The bombing of Ferrara was a series of attacks by the United States Army Air Force and the Royal Air Force on the Italian city of Ferrara, Emilia-Romagna, during the final two years of World War II. The purpose of these raids was to disable the city's marshalling yard, but they also resulted in considerable collateral damage to the city itself, and over a thousand deaths among the population.

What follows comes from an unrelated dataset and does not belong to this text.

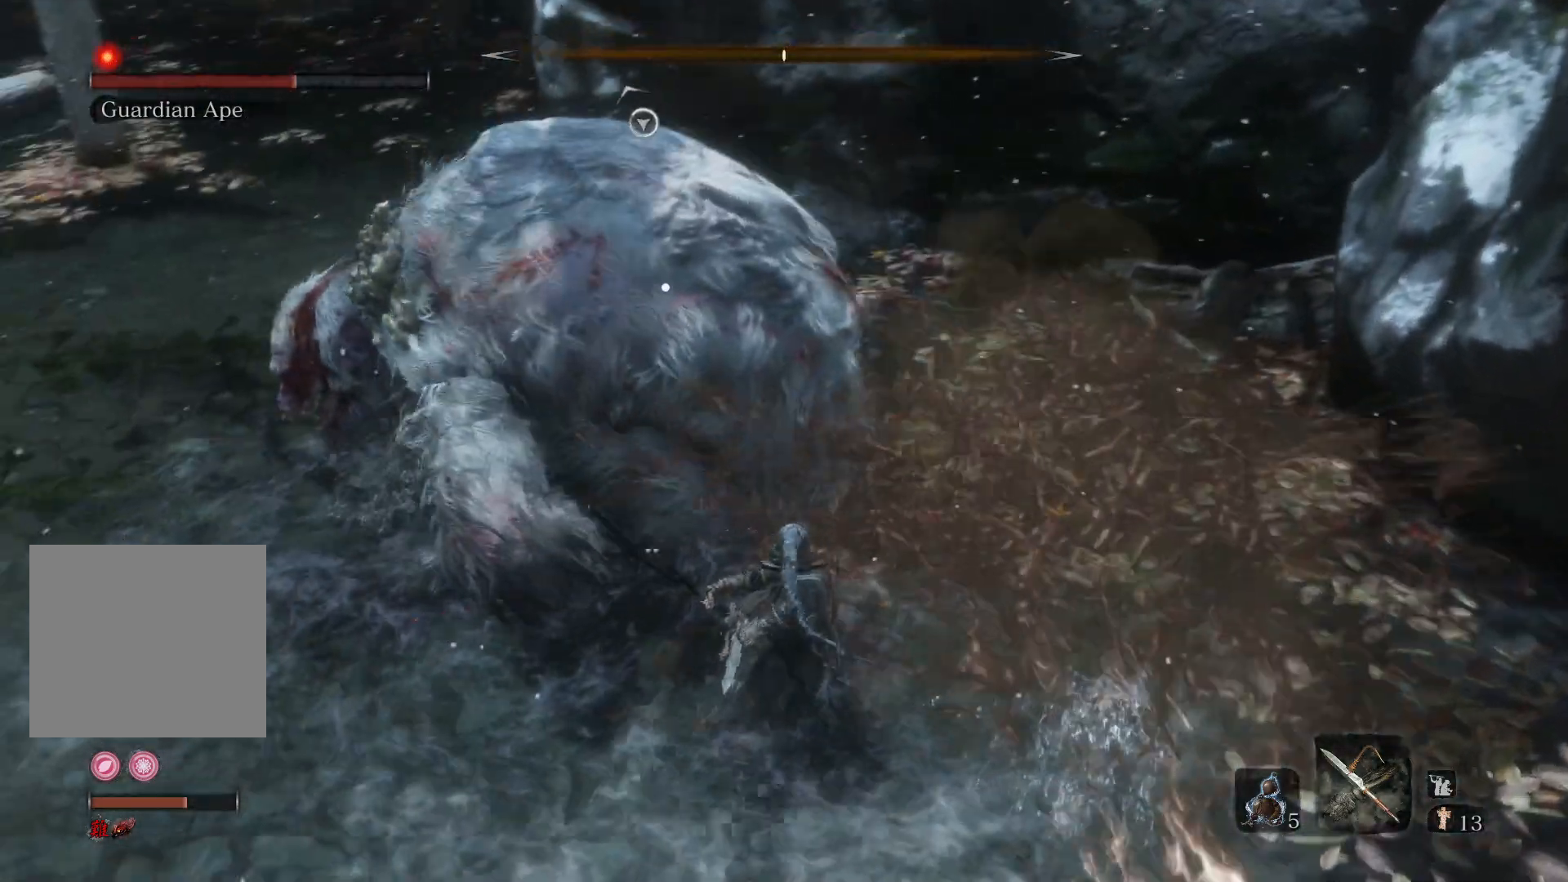
{"buttons": [], "left_stick": "up-left", "right_stick": "center", "events": []}
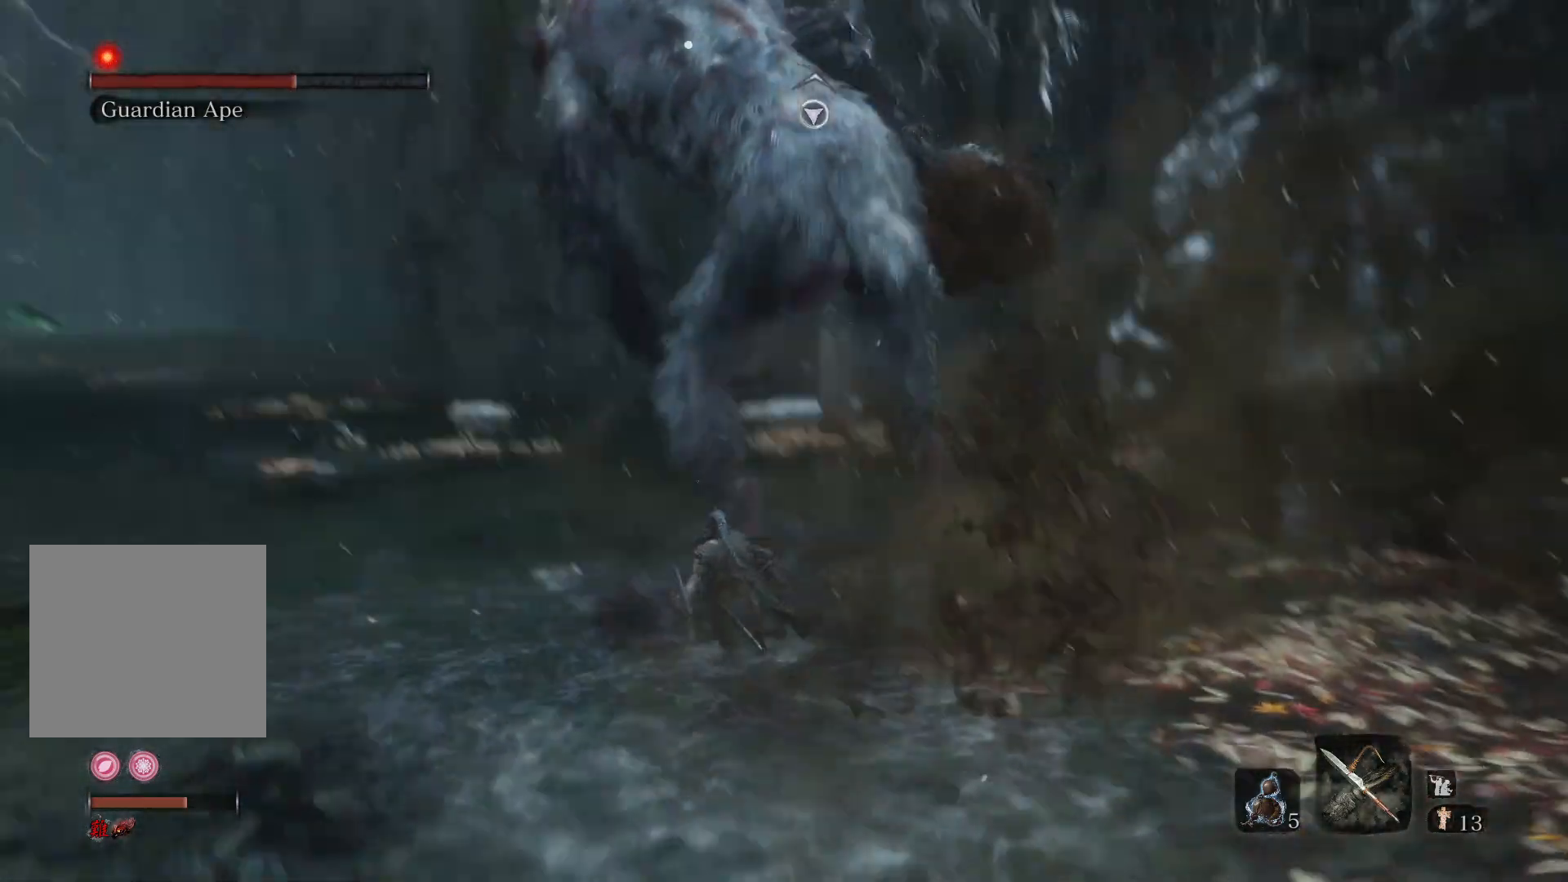
{"buttons": [], "left_stick": "up-left", "right_stick": "center", "events": []}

== Chronology of the main air raids ==

===29 December 1943===

First air raid on Ferrara: bombers of the 15th Air Force attacked the marshalling yard. A large part of the bombs, however, fell on the city, causing 312 victims among the population.

===28 January 1944===

Raid by the 15th Air Force, targeting the marshalling yard; the objective was hit, but many bombs fell on the city, destroying 140 homes, damaging another 600 and causing 202 dead and 172 wounded among the population.

===7 April 1944===

Raid by the 15th Air Force, targeting the marshalling yard; both the objective and the industrial districts were hit.

===25 April 1944===

Raid by the 15th U.S. Air Force, targeting the marshalling yard.

===12 May 1944===

Another raid by the 15th Air Force, targeting the marshalling yard.

===14 May 1944===

Another raid on the marshalling yard by the 15th U.S. Air Force.

===5 June 1944===

The 15th U.S. Air Force attacks once again the marshalling yard.

===10 June 1944===

Raid by the 15th U.S. Air Force, targeting the airfield.

===8 July 1944===

Raid by the 12th Air Force, targeting the marshalling yard.

===31 August 1944===

Night raid by the RAF: 74 bombers dropped their bombs on the marshalling yard.

===2 September 1944===

78 RAF bombers (two of which were shot down) attacked the marshalling yard.

===5 September 1944===

Another night raid by the RAF (62 bombers) against the marshalling yard.

===24 February 1945===

Raid by the 15th U.S. Air Force, targeting the marshalling yard.

==Damage and casualties==

By the end of the war, 40% of all homes in Ferrara had been destroyed or damaged; most of the destruction occurred in the area surrounding the marshalling yard and in the newer districts, Giardino and Arianuova. The cultural heritage also suffered, with serious damage to the Palazzo dei Diamanti, the Palazzo Prosperi-Sacrati, the Cathedral, the churches of Gesù, Santa Maria in Vado, San Paolo and Santo Stefano; the Castello Estense was damaged as well, with the destruction of the northern ravelin. Industries also suffered damage; Ferrara's two large sugar factories were almost completely destroyed.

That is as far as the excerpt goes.